Since I run the company’s IT department, I created a new account and shared storage with that account.

So the only one who has access to all the files in this account is me. And the master key is just me too.

This way you will never be able to access the files other than me.

@ts678

I might misunderstand. This might work if you’re doing one Duplicati, with backup over SMB (not advised). Putting Duplicati on a computer means putting credentials on the computer, and it’s hard to keep user out.

EDIT 1:

It’s easier to keep user out if user never touches Duplicati. You can even do command-line backups for a disaster recovery case, and not even tell the users. These can be hidden, and run by Task Scheduler, etc.

EDIT 2:

Lock down is harder if user is allowed to get administrator access, as then file permissions can’t help out.

EDIT 3:

I sometimes ask people if they prefer users to do self-service file restores, or get somebody else involved.
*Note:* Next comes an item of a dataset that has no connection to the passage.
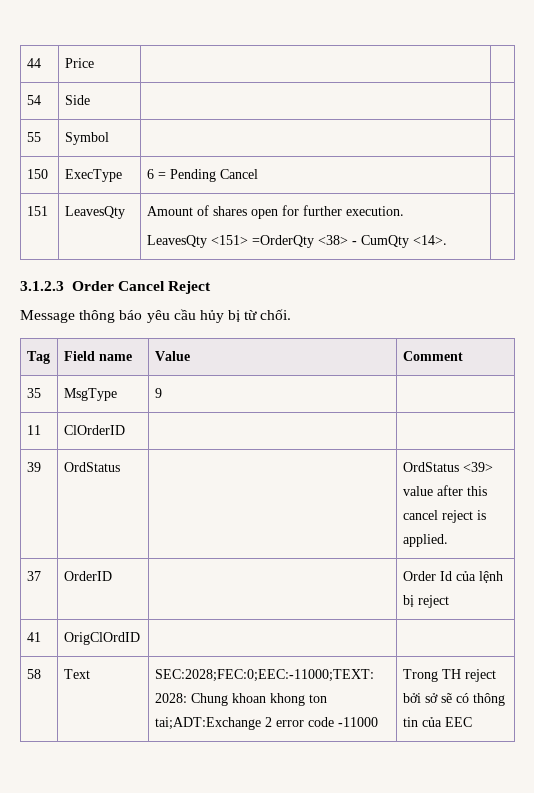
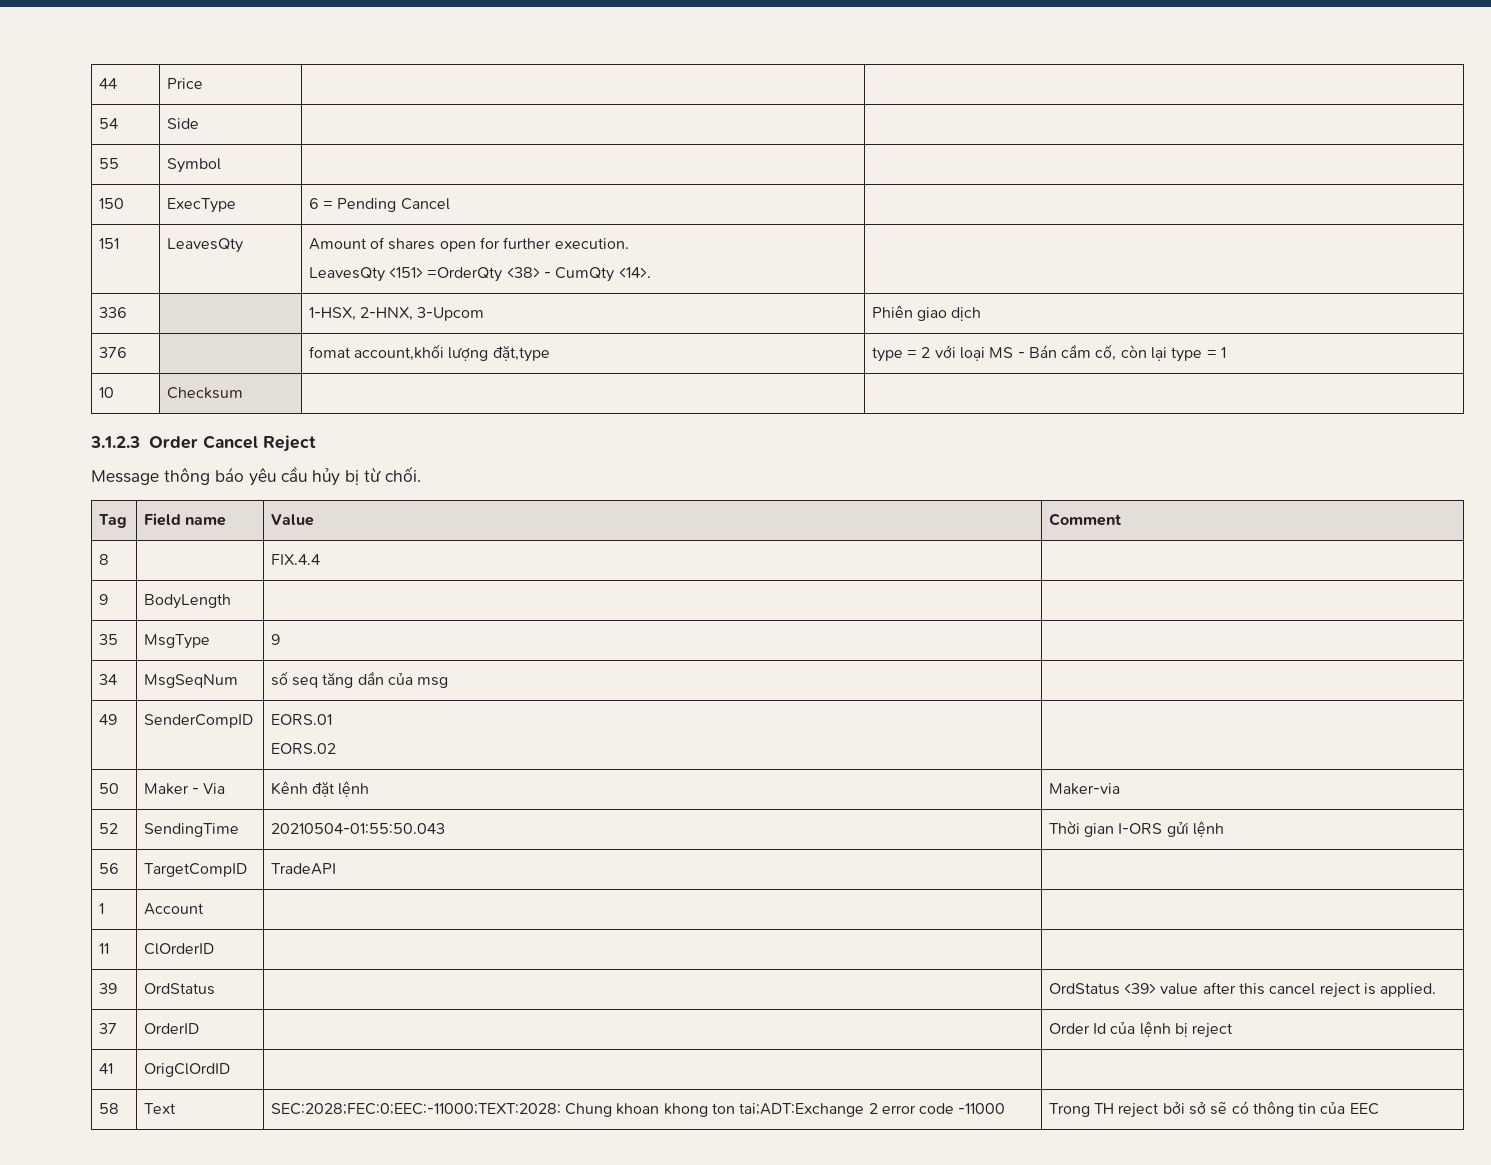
(447, 240) none -> [98,307,127,318] [308,307,485,321] [871,305,982,321] [98,347,127,358] [308,344,550,362] [871,344,1227,362] [98,387,114,398] [166,387,243,399] // 336 | | 1-HSX, 2-HNX, 3-Upcom | Phiên giao dịch // 376 | | fomat account,khối lượng đặt,type | type = 2 với loại MS - Bán cầm cố, còn lại type = 1 // 10 | Checksum | |
(463, 356) none -> [98,554,109,565] [270,554,320,565] [98,594,108,605] [143,594,231,609] // 8 | | FIX.4.4 | // 9 | BodyLength | |
(162, 393) none -> [98,674,117,685] [143,674,238,688] [270,671,449,688] [98,714,117,725] [143,714,253,728] [270,714,332,725] [270,743,336,754] [98,783,119,794] [143,783,226,795] [270,781,370,797] [1048,783,1120,795] [98,823,118,834] [143,823,239,837] [270,823,445,834] [1048,821,1224,837] [98,863,119,874] [143,863,247,877] [270,863,336,875] [98,903,104,914] [143,903,204,915] // 34 | MsgSeqNum | số seq tăng dần của msg | // 49 | SenderCompID | EORS.01 // EORS.02 | // 50 | Maker - Via | Kênh đặt lệnh | Maker-via // 52 | SendingTime | 20210504-01:55:50.043 | Thời gian I-ORS gửi lệnh // 56 | TargetCompID | TradeAPI | // 1 | Account | |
I saw it here and liked the solution more. I’ll join too.

One question, for monitoring using Duplicati

Do I need to use the same OneDrive account?

Or can I have one account to store the BKP and another, for example, Google (Or Outlook) to monitor all the BKPs?

The monitoring does not care where you store the data. The account you log in to the portal with does not have to be related to the storage account.